> _Given passage_

-- -- --

Yes, syncing with the latest UBI/UBIFS code would be the best solution.
Even though a try with an increased malloc area as suggested by Andreas
might be a chance.

And yes, this re-sync with the latest-and-greatest Linux code version is
of course a bigger task. It has been suggest as part of booting from an
UBI volume task to the celinux forum:

http://lists.celinuxforum.org/pipermail/celinux-dev/2012-April/000543.html

But nothing has happened till now. Any volunteers? But please keep in
mind that intensive testing is required before the current (stable?)
code version can be replaced.

Thanks,
Stefan

^ permalink raw reply	[flat|nested] 12+ messages in thread

* [U-Boot] Bricked when trying to attach UBI
  2012-12-19 18:22   ` Stefan Roese
@ 2012-12-19 18:47     ` Vikram Narayanan
  2012-12-19 18:57       ` Vikram Narayanan
  0 siblings, 1 reply; 12+ messages in thread
From: Vikram Narayanan @ 2012-12-19 18:47 UTC (permalink / raw)
  To: u-boot

On 12/19/2012 11:52 PM, Stefan Roese wrote:
<snip>
>> I think its the right time to sync the UBI code with the current kernel
>> tree. But it seems like a huge work. Any suggestions?
>
> Yes, syncing with the latest UBI/UBIFS code would be the best solution.
> Even though a try with an increased malloc area as suggested by Andreas
> might be a chance.
>
> And yes, this re-sync with the latest-and-greatest Linux code version is
> of course a bigger task. It has been suggest as part of booting from an
> UBI volume task to the celinux forum:
>
> http://lists.celinuxforum.org/pipermail/celinux-dev/2012-April/000543.html

Yeah. I had queried sometime back on the activity of this task.

> But nothing has happened till now. Any volunteers? But please keep in
> mind that intensive testing is required before the current (stable?)
> code version can be replaced.
>

Looks like the MTD layer might needs to be patched up as well at some 
places. What do you think?

Regards,
Vikram

^ permalink raw reply	[flat|nested] 12+ messages in thread

* [U-Boot] Bricked when trying to attach UBI
  2012-12-19 18:47     ` Vikram Narayanan
@ 2012-12-19 18:57       ` Vikram Narayanan
  0 siblings, 0 replies; 12+ messages in thread
From: Vikram Narayanan @ 2012-12-19 18:57 UTC (permalink / raw)
  To: u-boot

On 12/20/2012 12:17 AM, Vikram Narayanan wrote:
> On 12/19/2012 11:52 PM, Stefan Roese wrote:
> <snip>
>>> I think its the right time to sync the UBI code with the current kernel
>>> tree. But it seems like a huge work. Any suggestions?
>>
>> Yes, syncing with the latest UBI/UBIFS code would be the best solution.

-- -- --

> _Data provided_
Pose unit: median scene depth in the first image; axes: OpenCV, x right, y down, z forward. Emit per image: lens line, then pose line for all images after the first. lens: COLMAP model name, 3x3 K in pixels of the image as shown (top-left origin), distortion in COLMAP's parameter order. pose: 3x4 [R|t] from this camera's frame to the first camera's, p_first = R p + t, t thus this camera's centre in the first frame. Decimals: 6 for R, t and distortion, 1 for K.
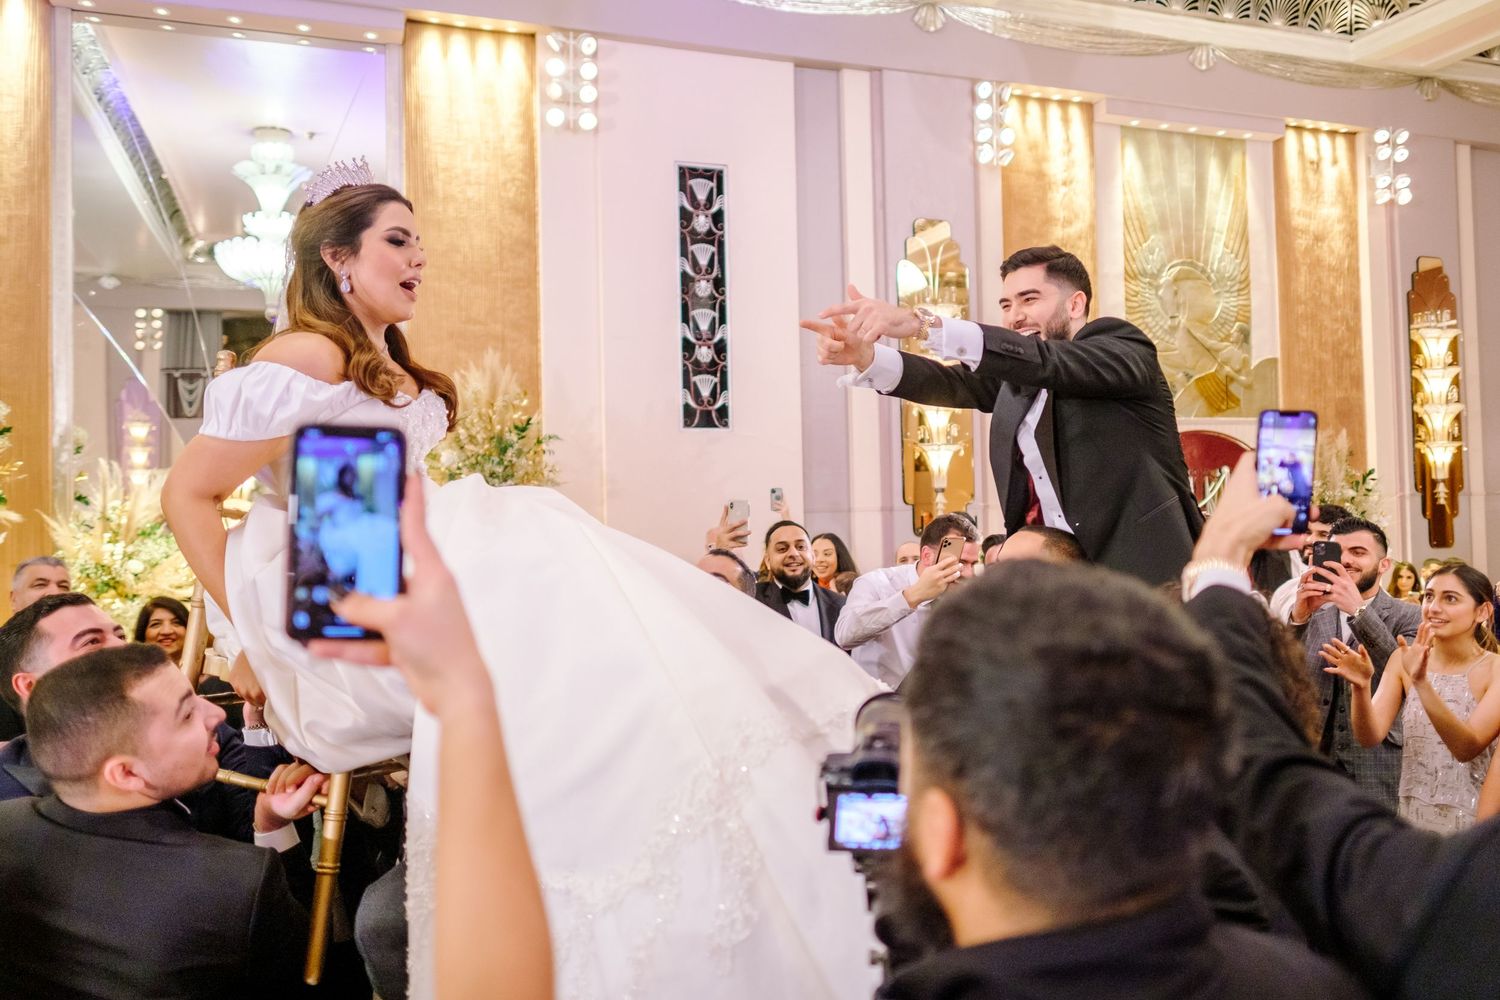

-- -- --

> _Exercise requirements_
a) Answer these from the thread about attaching UBI in U-Boot:
(i) Who suggested trying a larger malloc area?
(ii) To which forum was the re-sync suggested, as part of booting from a UBI volume?
(iii) Which layer does Vikram think might also need patching?
b) Carry on the mailing list thread about attaching UBI in U-Boot, starting after its last line.

> _Answers to the problems_
a)
(i) Andreas
(ii) The celinux forum
(iii) The MTD layer

b)
>> Even though a try with an increased malloc area as suggested by Andreas
>> might be a chance.
>>
>> And yes, this re-sync with the latest-and-greatest Linux code version is
>> of course a bigger task. It has been suggest as part of booting from an
>> UBI volume task to the celinux forum:
>>
>> http://lists.celinuxforum.org/pipermail/celinux-dev/2012-April/000543.html
>>
>
> Yeah. I had queried sometime back on the activity of this task.
>
>> But nothing has happened till now. Any volunteers? But please keep in
>> mind that intensive testing is required before the current (stable?)
>> code version can be replaced.
>>
>
> Looks like the MTD layer might needs to be patched up as well at some
> places. What do you think?

May be we shall start some discussions and put forth some ideas, which 
might eventually invite some volunteers.

What is your proposal of syncing with the latest code?
* Pick out changes from the Kernel's git (pick out UBI related commits 
right from the point where current u-boot code is)
* Compare and move the code

Both are equally complicated with the second option having very less 
chance to figure out why that was added. Ideas are welcome.

Regards,
Vikram

^ permalink raw reply	[flat|nested] 12+ messages in thread

* [U-Boot] Bricked when trying to attach UBI
  2012-12-19 17:37       ` Luca Ceresoli
@ 2012-12-20 12:44         ` Holger Brunck
  2012-12-20 16:02         ` Luca Ceresoli
  1 sibling, 0 replies; 12+ messages in thread
From: Holger Brunck @ 2012-12-20 12:44 UTC (permalink / raw)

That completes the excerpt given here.